[[ DATA EXTRACT open ]]

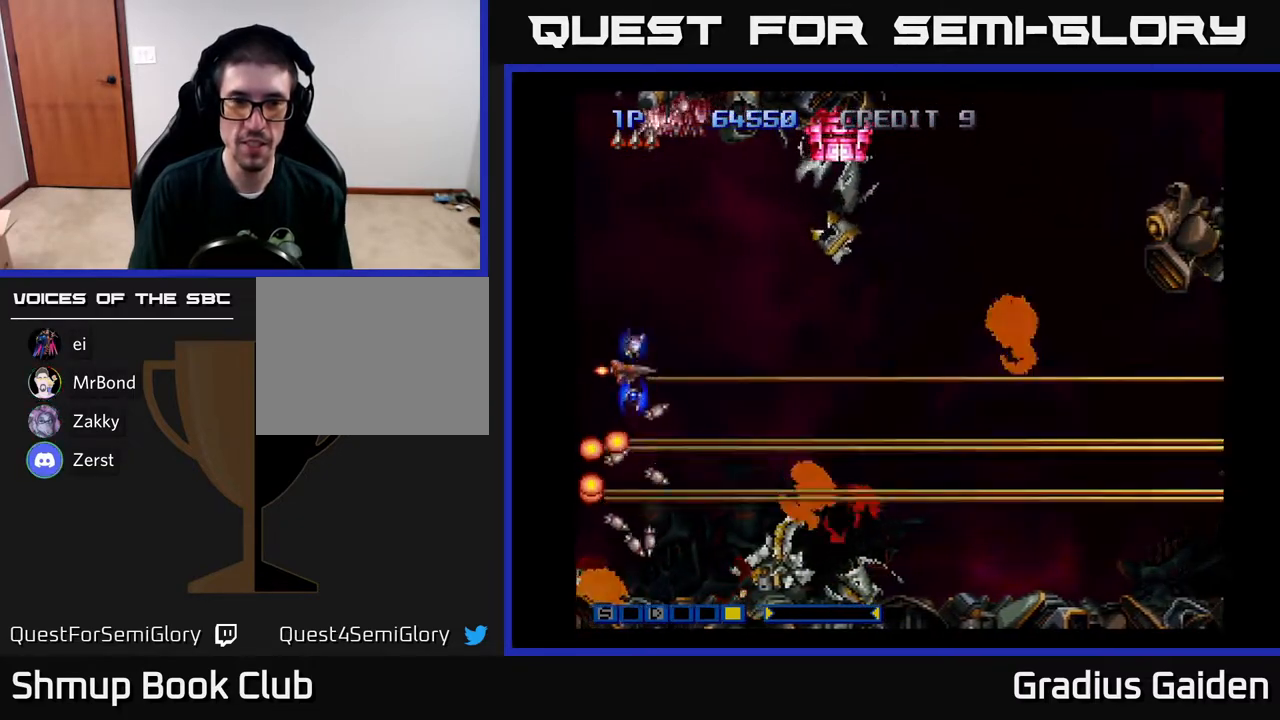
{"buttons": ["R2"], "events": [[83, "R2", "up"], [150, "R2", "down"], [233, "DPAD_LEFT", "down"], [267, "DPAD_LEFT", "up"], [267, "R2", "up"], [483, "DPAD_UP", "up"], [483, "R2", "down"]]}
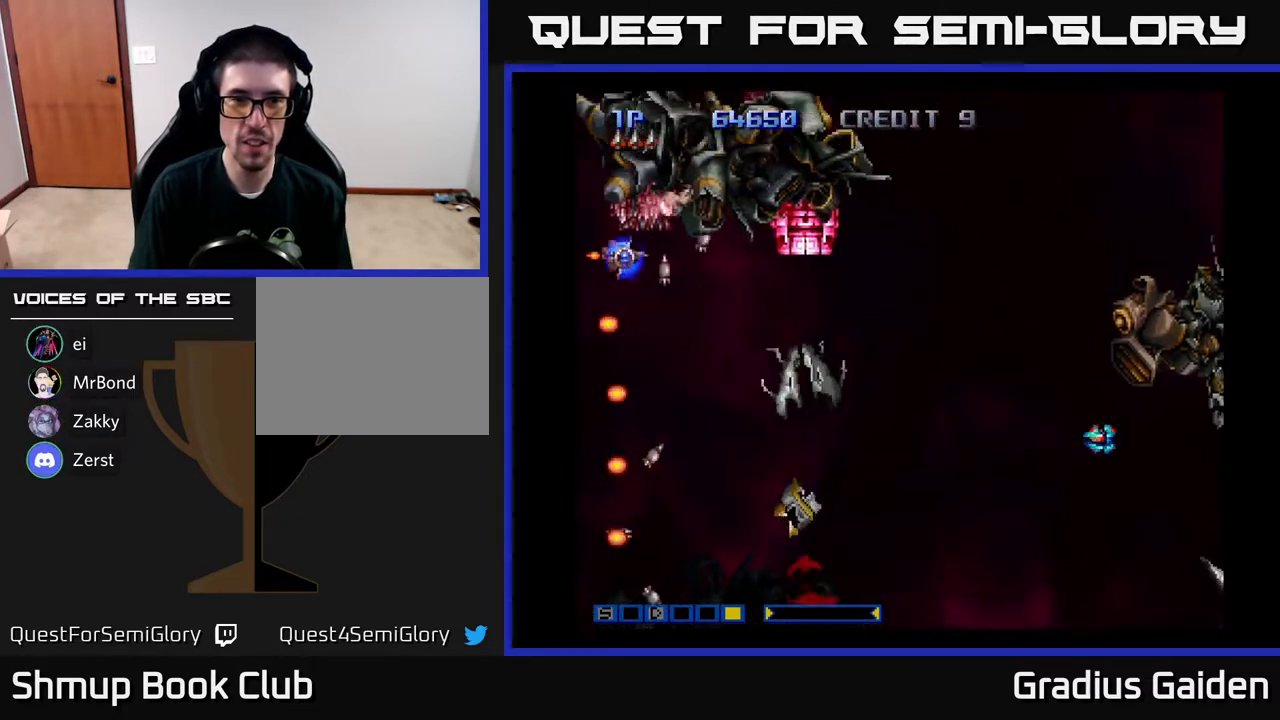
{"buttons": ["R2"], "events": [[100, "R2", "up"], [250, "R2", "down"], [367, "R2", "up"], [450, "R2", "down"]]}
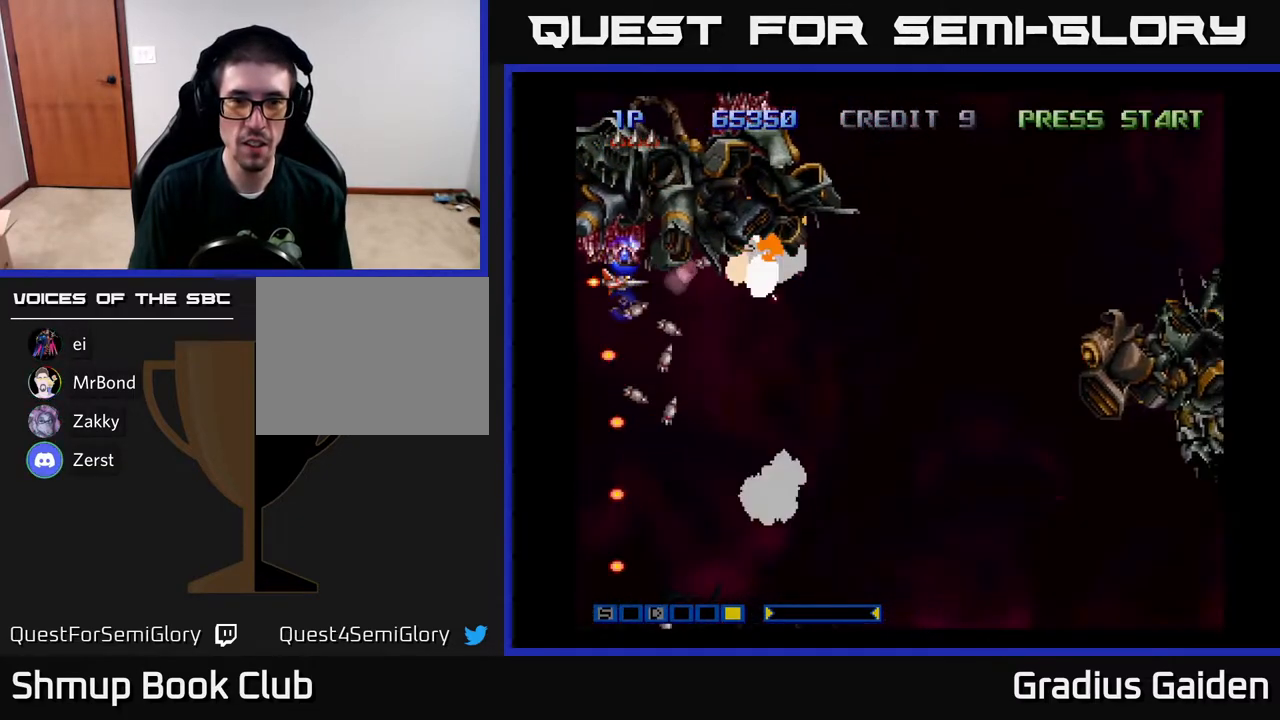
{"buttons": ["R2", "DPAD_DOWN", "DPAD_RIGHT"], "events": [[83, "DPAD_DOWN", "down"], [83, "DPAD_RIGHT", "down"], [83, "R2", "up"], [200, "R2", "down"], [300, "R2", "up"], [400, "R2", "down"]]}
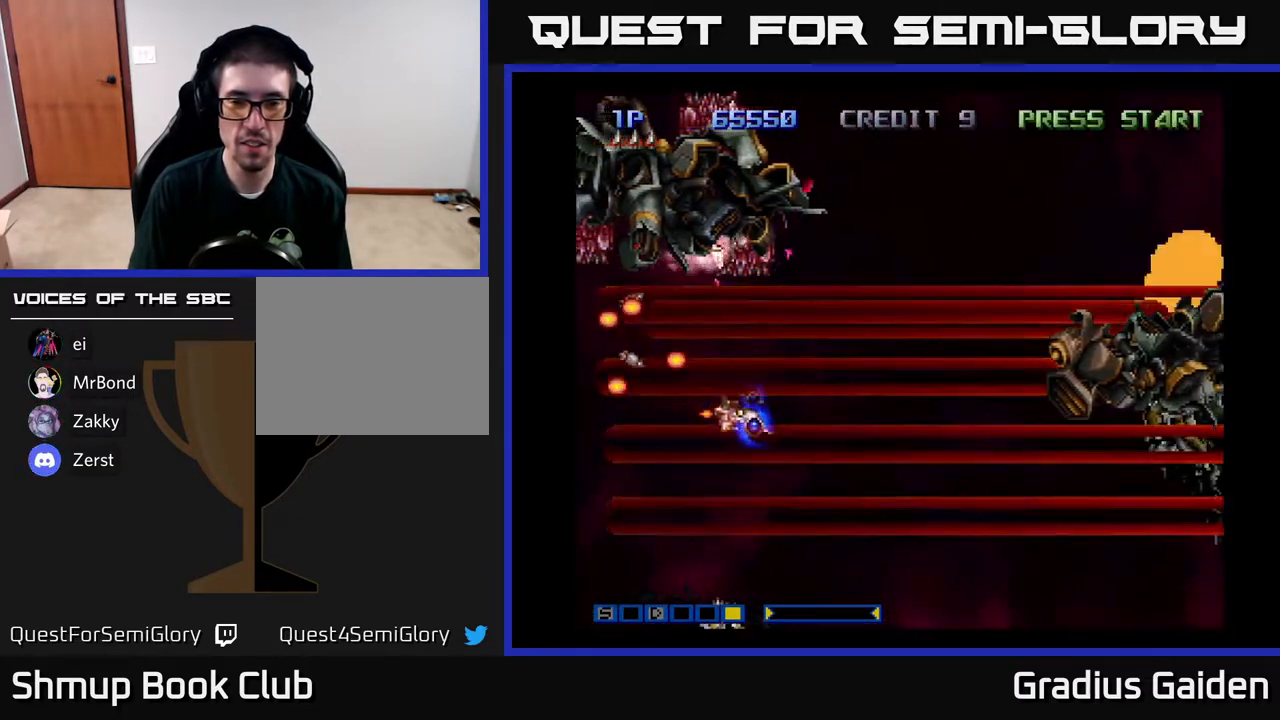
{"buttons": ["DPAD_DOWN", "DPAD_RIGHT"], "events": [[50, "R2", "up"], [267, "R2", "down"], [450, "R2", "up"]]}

[[ DATA EXTRACT closed ]]

*TASK TO CARRY OUT*. In your answer, give every line of the listing above exactly, and do not include the images.

*THE COMPLETED TASK*.
{"buttons": ["R2"], "events": [[83, "R2", "up"], [150, "R2", "down"], [233, "DPAD_LEFT", "down"], [267, "DPAD_LEFT", "up"], [267, "R2", "up"], [483, "DPAD_UP", "up"], [483, "R2", "down"]]}
{"buttons": ["R2"], "events": [[100, "R2", "up"], [250, "R2", "down"], [367, "R2", "up"], [450, "R2", "down"]]}
{"buttons": ["R2", "DPAD_DOWN", "DPAD_RIGHT"], "events": [[83, "DPAD_DOWN", "down"], [83, "DPAD_RIGHT", "down"], [83, "R2", "up"], [200, "R2", "down"], [300, "R2", "up"], [400, "R2", "down"]]}
{"buttons": ["DPAD_DOWN", "DPAD_RIGHT"], "events": [[50, "R2", "up"], [267, "R2", "down"], [450, "R2", "up"]]}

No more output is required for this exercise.